There is a report that India is considering a windfall tax on oil and gas producers (state-owned as well as private) to offset ballooning public expenditure on fuel, food and fertilizer subsidies amid skyrocketing inflation.

  • This is not the first time India is considering a windfall tax. Policymakers flirted with the idea in 2018, and before that in 2008, when oil prices were on a high.
  • But, both times, the idea was abandoned, after it was strongly opposed by private oil companies.

What is a windfall tax?

  • A windfall tax is a one-off tax imposed by a government on a company. The idea is to target firms that were lucky enough to benefit from something they were not responsible for.
  • Windfall tax is, simply, a tax levied on companies whose revenue has been boosted purely by luck, or events for which they are not responsible.
  • For instance, energy companies have benefitted from the global spike in oil and gas prices on account of Russia’s invasion of Ukraine.
  • Energy firms are getting much more money for their oil and gas than they were last year, partly because demand has increased as the world emerges from the pandemic and partly because of supply concerns due to Russia’s invasion of Ukraine.

Background

  • Russia’s attack on Ukraine has upset the supply chain, pushing world inflation to uncomfortable levels.

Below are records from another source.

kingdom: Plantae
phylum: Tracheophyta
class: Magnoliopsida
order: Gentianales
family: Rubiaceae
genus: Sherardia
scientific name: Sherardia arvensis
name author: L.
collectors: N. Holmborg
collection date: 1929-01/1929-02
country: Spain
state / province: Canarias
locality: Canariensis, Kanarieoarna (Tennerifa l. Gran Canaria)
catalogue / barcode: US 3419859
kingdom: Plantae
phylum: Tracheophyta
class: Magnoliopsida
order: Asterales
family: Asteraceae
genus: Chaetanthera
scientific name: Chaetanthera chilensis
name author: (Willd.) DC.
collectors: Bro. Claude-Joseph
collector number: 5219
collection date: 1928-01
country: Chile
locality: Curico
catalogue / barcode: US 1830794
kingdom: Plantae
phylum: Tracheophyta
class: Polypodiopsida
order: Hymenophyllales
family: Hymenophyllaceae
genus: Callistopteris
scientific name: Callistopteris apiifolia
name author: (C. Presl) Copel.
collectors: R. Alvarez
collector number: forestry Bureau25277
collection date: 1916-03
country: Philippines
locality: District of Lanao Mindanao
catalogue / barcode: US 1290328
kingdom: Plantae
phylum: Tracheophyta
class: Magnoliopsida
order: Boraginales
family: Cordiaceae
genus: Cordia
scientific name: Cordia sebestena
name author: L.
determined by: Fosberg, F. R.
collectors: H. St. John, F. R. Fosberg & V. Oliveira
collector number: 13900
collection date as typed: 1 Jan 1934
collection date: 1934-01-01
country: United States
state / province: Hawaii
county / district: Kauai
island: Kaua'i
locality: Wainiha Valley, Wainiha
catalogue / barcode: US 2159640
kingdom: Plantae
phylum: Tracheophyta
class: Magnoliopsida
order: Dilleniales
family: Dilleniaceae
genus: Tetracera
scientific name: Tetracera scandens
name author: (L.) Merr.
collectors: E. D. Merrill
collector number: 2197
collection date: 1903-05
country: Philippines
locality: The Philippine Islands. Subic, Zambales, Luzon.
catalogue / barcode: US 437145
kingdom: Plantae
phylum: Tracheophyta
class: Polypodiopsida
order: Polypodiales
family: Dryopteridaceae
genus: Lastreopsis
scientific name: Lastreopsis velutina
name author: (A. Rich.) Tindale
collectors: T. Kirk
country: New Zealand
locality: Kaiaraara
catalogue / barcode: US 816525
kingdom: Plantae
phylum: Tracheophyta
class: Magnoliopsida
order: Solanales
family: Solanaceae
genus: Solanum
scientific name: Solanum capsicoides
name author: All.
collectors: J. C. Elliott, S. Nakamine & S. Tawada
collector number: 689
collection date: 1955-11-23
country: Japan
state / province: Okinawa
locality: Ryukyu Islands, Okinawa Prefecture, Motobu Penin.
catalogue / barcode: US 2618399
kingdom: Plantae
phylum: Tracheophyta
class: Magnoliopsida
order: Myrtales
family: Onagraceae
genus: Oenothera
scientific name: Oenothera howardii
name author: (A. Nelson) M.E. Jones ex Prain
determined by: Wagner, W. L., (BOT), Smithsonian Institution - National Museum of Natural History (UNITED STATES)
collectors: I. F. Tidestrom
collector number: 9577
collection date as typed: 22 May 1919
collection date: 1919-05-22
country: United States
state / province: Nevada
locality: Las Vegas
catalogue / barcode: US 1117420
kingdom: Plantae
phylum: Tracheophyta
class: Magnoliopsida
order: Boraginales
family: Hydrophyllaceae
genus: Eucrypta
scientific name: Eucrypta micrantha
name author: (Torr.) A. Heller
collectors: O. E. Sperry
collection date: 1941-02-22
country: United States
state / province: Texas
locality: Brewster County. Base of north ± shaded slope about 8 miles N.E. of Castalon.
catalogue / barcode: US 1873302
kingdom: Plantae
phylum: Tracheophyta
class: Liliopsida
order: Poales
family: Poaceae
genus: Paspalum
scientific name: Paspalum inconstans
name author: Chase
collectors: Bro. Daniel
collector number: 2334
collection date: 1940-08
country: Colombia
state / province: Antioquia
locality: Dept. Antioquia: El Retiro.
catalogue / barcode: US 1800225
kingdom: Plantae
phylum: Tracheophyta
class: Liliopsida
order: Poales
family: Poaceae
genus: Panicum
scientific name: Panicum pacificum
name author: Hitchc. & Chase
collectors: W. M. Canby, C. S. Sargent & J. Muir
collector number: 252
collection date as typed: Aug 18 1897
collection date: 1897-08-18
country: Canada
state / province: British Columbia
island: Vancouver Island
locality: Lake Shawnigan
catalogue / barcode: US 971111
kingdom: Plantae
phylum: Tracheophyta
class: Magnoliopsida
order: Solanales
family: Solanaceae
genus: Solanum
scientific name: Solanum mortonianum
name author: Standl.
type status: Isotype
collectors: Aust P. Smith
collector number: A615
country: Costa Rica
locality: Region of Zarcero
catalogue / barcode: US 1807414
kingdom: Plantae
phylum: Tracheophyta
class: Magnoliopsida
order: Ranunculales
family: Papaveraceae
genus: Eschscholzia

And one of the reasons for soaring inflation is the steep rise in crude oil prices.
  • The government exchequers are bleeding, but oil and gas companies around the world are minting money.
  • And these gains are not coming because of any improvement in their processes but because of the geopolitical situation.
  • Recently, the United Kingdom (UK) announced a 25 percent levy on energy companies to ease the financial burden on households. Some other countries like Italy and Hungary have also imposed this tax.